When the Barack Obama administration went in front of the Foreign Intelligence Surveillance Act courts, hoping to receive warrants with which to spy on the Trump campaign and its various high-ranking members, they utilized this dossier as the legal and evidentiary basis to get them.

At the time that the dossier was being utilized to get warrants, Bruce Ohr, a top-ranking official in the Department of Justice, admitted that he regularly had contact concerning the document with Andrew Weissman, who currently is the lead prosecutor for the Robert Mueller special investigation into allegations of ‘Russian Collusion’ by the Donald Trump campaign.

At the time, Ohr’s wife was working as an employee of none other than Fusion GPS. Nellie Ohr’s occupation, and Bruce Ohr’s connection to the document, which the FBI knew about, were never disclosed to the FISC, nor was the fact that James Comey described the document as “unverified and salacious” ever provided during the warrant process.

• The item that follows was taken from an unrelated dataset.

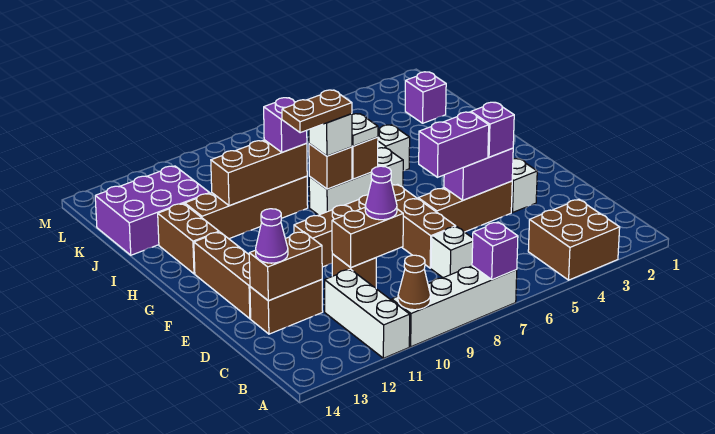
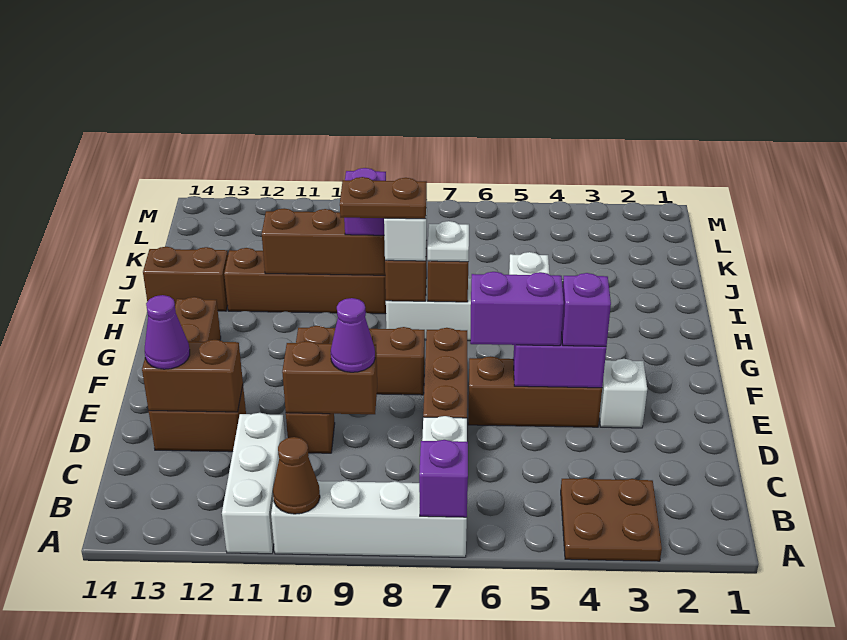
brown 2x2 brick [528,199,620,280] -> brown 2x2 plate [561,478,662,561]
brown 1x2 brick [158,204,219,274] -> brown 1x2 brick turned to [143,247,228,311]
purple 2x3 brick [95,166,210,255] -> none
purple 1x1 brick [405,72,446,123] -> none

Just as interesting, accounts concerning the document and its use conflicted between Bruce Ohr, Lisa Page, and Glenn Simpson, the founder of Fusion GPS.

Longtime Clinton lawyer and ally Lanny Davis even rebutted a key claim in the document when he was defending Michael Cohen, President Donald Trump’s former lawyer.

Davis pointed out that his client had never been to Prague, which throws into question much of the dossier’s claims concerning Cohen and how he allegedly served as a go-between for the Trump campaign and the Russian government while in the Czech city.

It seems that George Soros had his fingers in many pies during the election, including one that hoped to use salacious claims in order to undermine the ability of the Trump campaign to operate without being spied on.

That dossier, paid for by a host of leftists who hoped to use it for political purposes, somehow became the basis for a number of investigations, for spying on American citizens with warrants received through dishonesty, and for a number of legally and ethically questionable practices carried out by the federal government against American citizens.